As a kid, you’re itching for your independence. It’s like when Josh Baskin made a wish on the Zoltar machine at a carnival in the movie, Big. What did he wish for? To be BIG, of course. He didn’t want to be 12, because everything he thought he wanted was out of reach for a 12 year old. During my high school years, I just wanted to get them over and done with so I could go to drama school. And as much as I had a blast at drama school, I couldn’t wait to graduate, get an agent and move to London. I was always striving for the bigger picture, taking little notice of where I was in the present. I stuck around in toxic relationships with various people, waiting for them to experience some sort of epiphany and change for the better. When I became single, I longed to find love again, and instead of taking the time to heal, I wished that time away.

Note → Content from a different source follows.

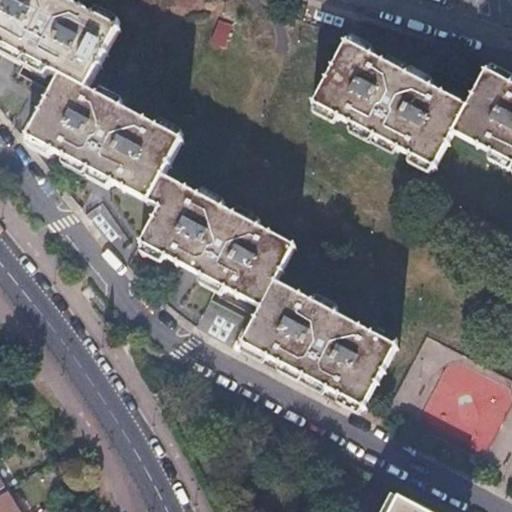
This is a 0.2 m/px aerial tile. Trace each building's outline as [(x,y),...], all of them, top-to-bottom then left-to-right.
[(123,33),(57,0),(0,0),(0,46),(59,78),(28,139),(159,210),(142,245),(259,309),(242,343),(303,376),(372,415),(402,354),(274,282),(292,247),(170,185),(190,147),(94,92),(123,33)] [(345,46),(313,106),(431,171),(450,136),(511,169),(511,91),(482,76),(463,110),(406,80),(345,46)] [(13,491),(0,468),(0,498),(12,491),(13,491)] [(24,511),(12,491),(0,498),(0,511),(48,511),(49,511),(47,511),(24,511)] [(429,511),(411,502),(406,511),(429,511)]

As Andy Bernard (played by Ed Helms) says in the finale of The Office, “I wish there was a way to know you were in the good old days before you actually left them.”
When my first baby was born, I was too knackered to “enjoy every minute” like all the handwritten messages said inside the congratulations cards. I would look at mums pushing prams with slightly older babies, who perhaps didn’t need feeding 10 times a day anymore and slept for longer than 45 minutes, and I’d think, I can’t wait until he’s that age. Then when he reached that age and started weaning, I’d see older kids eating a sandwich and think, I can’t wait until he’s learnt how to eat rather than chuck it all over the floor and then cry because he’s starving. When my second baby arrived, I found each gruelling stage easier, in the knowledge that “this too shall pass”. My previous experiences had granted me some wisdom. I accepted downtime, although it was rare. I tried to see a funnier side to the chaos, knowing I’d look back on this short, tiring spell and weirdly pine for it. But I still couldn’t “enjoy every minute”. I had not one, but two little ones who needed me and if I could have torn myself into two, I would have. The waiting kicked in again. I’d stare at the clock, willing my husband to get home from work so he could help me. Sometimes, he would be due home in about 10 minutes, but waiting to hear his key in the door felt like I’d be waiting 10 hours. I wished for my kids to be old enough to play with each other…
Well, now they are.
They do play with each other.
And all I can do is anticipate the day when they’ll understand sharing and negotiation without it ending in tears!
So while we’re constantly seeking the next step, climbing that steep mountain, unable to get a glimpse of the peak, the world keeps spinning. Even the good stuff we plan makes us scramble through, sprinting towards the dates in our diaries. You can’t wait to see your best mate from college and have drinks next Saturday. You booked tickets for that musical ages ago and are counting down the days until you finally get to see it. You’re ordering Thai takeout tonight and you just need to get through the hectic afternoon before you can relax and devour it. We seem to live in a society that is desperate for certainty. Of knowing what comes next. Of hoping things get better.
But what if we embraced the uncertainty? Can we take a moment just to breathe and accept that things might not turn out as we wish? Your best mate might cancel the drinks next Saturday. Your kids might always fight. You might not get that promotion, but you might get a better offer elsewhere that wasn’t even on your radar. You might never fix the problems in your relationship. You might be much happier if you walk away. You might sit down and realise, I don’t fancy Thai tonight, I’ll order pizza instead. And it’s delicious.
Maybe enjoying the uncertainty might grant us more time. It’s unlikely to pass us by because we’re more focused on the moment rather than the future goal. And perhaps, when your day feels long, tell yourself that this is an opportunity to pause. Of course, it’s easier said than done when I have to drag my cranky kids to school by their hands. But one day, they will be too old to hold my hand. They’ll get themselves from A to B without my help at all. And I’ll see a struggling parent in the supermarket, hitting a wall with every attempt at bribery, and I’ll gently say, “The days are long, but the years are short."